Fast and robust density-based clustering algorithm.
Initializiation:
DBSCANPP(p, eps_density, eps_clustering, minPts)
p: The sample fraction, which determines the number of points to sample
eps_density: Radius for determining core points; points that have greater than minPts in its eps_density-radii ball will be considered core points
eps_clustering: Radius for determining neighbors and edges in the density graph
minPts: Number of neighbors required for a point to be labeled a core point. Works in conjunction with eps_density
Finding Clusters:
fit_predict(X, init="k-center", cluster_outliers=True)
X: Data matrix. Each row should represent a datapoint in Euclidean space
init: String. Either "k-center" for the k-center greedy sampling technique or "uniform" for a uniform random sampling technique
cluster_outliers: Boolean. Whether we should cluster the remaining points
fit_predict performs the clustering and returns the cluster labels.

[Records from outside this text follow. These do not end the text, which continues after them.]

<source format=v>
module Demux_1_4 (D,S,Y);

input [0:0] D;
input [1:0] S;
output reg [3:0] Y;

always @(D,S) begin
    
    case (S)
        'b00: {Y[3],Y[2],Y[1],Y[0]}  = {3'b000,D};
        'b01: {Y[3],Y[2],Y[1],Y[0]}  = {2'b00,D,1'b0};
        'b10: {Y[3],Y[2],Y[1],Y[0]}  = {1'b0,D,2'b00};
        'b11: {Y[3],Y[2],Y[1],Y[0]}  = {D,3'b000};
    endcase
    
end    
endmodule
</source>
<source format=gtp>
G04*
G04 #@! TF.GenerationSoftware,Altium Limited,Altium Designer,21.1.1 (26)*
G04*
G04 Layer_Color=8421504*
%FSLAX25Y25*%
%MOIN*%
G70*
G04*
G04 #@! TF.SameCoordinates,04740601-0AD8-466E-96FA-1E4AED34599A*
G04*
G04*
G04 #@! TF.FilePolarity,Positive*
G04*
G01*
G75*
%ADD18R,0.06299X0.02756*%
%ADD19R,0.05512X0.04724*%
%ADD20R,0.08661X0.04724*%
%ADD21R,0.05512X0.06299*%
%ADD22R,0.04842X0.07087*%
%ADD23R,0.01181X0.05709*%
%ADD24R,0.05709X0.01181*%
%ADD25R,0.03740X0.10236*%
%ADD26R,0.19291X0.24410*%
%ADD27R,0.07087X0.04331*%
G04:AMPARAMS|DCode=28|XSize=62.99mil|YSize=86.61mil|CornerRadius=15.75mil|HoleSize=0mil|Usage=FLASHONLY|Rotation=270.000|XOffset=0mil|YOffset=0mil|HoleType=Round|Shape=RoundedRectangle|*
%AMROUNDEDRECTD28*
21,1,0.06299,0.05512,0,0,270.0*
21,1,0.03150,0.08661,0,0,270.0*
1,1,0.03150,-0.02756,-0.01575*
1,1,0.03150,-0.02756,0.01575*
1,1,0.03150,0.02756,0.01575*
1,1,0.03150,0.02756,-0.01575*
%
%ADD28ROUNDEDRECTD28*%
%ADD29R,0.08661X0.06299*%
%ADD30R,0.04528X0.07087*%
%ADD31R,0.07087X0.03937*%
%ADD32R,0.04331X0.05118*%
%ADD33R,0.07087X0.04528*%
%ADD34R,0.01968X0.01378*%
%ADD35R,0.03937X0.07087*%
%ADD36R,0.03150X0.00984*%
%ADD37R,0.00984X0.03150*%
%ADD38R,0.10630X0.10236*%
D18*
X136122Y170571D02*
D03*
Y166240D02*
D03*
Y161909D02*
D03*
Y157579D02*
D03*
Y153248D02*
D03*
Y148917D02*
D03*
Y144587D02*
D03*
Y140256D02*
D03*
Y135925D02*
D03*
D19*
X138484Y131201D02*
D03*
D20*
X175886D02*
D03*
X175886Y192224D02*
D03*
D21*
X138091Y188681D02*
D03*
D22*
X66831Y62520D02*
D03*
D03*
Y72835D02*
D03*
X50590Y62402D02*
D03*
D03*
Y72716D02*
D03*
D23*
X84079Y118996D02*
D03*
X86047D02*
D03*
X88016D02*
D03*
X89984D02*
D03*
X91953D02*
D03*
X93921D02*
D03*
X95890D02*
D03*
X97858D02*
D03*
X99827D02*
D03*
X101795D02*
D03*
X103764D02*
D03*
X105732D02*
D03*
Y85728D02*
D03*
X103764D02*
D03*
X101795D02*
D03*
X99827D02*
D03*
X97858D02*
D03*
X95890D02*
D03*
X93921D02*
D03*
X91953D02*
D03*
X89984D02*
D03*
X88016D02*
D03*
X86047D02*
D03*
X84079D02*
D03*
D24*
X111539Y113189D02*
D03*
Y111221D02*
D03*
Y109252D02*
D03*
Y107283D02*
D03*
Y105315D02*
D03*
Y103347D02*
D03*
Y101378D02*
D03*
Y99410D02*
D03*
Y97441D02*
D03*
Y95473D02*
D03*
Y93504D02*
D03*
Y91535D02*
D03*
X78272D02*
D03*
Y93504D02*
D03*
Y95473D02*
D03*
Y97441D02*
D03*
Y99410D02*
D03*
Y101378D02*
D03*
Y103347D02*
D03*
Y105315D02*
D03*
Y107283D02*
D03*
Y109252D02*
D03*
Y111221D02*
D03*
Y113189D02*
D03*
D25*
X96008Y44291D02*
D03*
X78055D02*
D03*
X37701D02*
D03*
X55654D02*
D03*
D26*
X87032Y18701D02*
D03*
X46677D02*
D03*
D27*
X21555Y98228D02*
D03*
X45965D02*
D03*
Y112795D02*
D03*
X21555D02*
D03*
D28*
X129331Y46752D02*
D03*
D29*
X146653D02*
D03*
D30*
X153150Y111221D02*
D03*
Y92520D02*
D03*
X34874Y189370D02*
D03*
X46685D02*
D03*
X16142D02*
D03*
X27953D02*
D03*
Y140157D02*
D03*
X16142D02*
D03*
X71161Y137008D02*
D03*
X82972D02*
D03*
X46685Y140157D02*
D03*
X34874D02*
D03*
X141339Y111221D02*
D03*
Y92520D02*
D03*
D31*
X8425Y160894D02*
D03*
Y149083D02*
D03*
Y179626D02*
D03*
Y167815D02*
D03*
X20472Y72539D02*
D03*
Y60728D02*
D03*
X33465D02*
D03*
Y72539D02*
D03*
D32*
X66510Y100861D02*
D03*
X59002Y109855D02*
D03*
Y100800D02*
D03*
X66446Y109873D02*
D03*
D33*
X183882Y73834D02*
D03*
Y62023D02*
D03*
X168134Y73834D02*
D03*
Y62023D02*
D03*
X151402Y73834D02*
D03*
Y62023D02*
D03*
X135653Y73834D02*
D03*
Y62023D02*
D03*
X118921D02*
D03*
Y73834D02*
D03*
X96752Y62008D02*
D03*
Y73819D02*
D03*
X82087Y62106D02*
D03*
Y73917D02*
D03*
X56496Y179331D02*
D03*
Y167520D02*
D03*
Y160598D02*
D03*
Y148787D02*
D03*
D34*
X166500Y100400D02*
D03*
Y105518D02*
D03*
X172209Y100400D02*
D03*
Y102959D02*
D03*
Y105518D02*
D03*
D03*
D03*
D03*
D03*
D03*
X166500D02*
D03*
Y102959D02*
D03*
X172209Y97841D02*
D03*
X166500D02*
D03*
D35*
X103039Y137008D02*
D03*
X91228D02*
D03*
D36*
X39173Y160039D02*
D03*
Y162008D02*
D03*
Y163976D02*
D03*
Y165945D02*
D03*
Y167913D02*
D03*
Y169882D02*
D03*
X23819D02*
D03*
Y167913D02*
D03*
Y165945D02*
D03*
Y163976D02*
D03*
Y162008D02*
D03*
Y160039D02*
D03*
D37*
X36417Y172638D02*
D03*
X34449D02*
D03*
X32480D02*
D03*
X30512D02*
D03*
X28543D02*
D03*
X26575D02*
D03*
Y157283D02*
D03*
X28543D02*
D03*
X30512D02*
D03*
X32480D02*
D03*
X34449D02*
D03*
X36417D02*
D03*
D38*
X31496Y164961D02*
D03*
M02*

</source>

Example (mixture of two gaussians):
from DBSCANPP import DBSCANPP
import numpy as np
# Mixture of three multivariate Gaussians
cov = [[1, 0, 0], [0, 1, 0], [0, 0, 1]]
X = np.concatenate([np.random.multivariate_normal([5, 5, 5], cov, 1000),
np.random.multivariate_normal([0, 0, 0], cov, 1000),
np.random.multivariate_normal([-5, -5, -5], cov, 1000)])

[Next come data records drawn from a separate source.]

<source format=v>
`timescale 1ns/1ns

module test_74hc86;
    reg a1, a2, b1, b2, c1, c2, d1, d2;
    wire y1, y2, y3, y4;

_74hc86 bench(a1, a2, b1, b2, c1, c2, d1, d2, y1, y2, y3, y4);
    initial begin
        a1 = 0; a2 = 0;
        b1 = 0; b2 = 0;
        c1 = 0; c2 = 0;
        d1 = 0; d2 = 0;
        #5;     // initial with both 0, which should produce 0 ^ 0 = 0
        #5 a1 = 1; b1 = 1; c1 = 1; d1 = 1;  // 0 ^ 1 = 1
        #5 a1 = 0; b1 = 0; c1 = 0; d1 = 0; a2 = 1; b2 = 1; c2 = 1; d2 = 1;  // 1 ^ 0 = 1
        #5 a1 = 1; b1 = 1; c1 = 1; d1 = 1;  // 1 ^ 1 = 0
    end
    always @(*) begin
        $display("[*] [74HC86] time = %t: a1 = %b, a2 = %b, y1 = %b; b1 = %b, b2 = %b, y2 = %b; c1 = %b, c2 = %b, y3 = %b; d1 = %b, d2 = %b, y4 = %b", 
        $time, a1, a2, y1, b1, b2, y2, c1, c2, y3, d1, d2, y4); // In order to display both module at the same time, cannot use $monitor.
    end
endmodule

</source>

y = np.concatenate([np.full(1000, 0), np.full(1000, 1), np.full(1000, 2)])
# Declare a DBSCAN++ model with tuning hyperparameters
dbscanpp = DBSCANPP(p=0.1, eps_density=5.0, eps_clustering=5.0, minPts=10)
y_hat = dbscanpp.fit_predict(X, init="k-center")
# Score the clustering
from sklearn.metrics.cluster import adjusted_rand_score, adjusted_mutual_info_score
print("Adj. Rand Index Score: %f." % adjusted_rand_score(y_hat, y))
print("Adj. Mutual Info Score: %f." % adjusted_mutual_info_score(y_hat, y))
This package uses distutils, which is the default way of installing python modules.
To install for all users on Unix/Linux:
sudo python setup.py build; python setup.py install
Python 2.7, NumPy, scikit-learn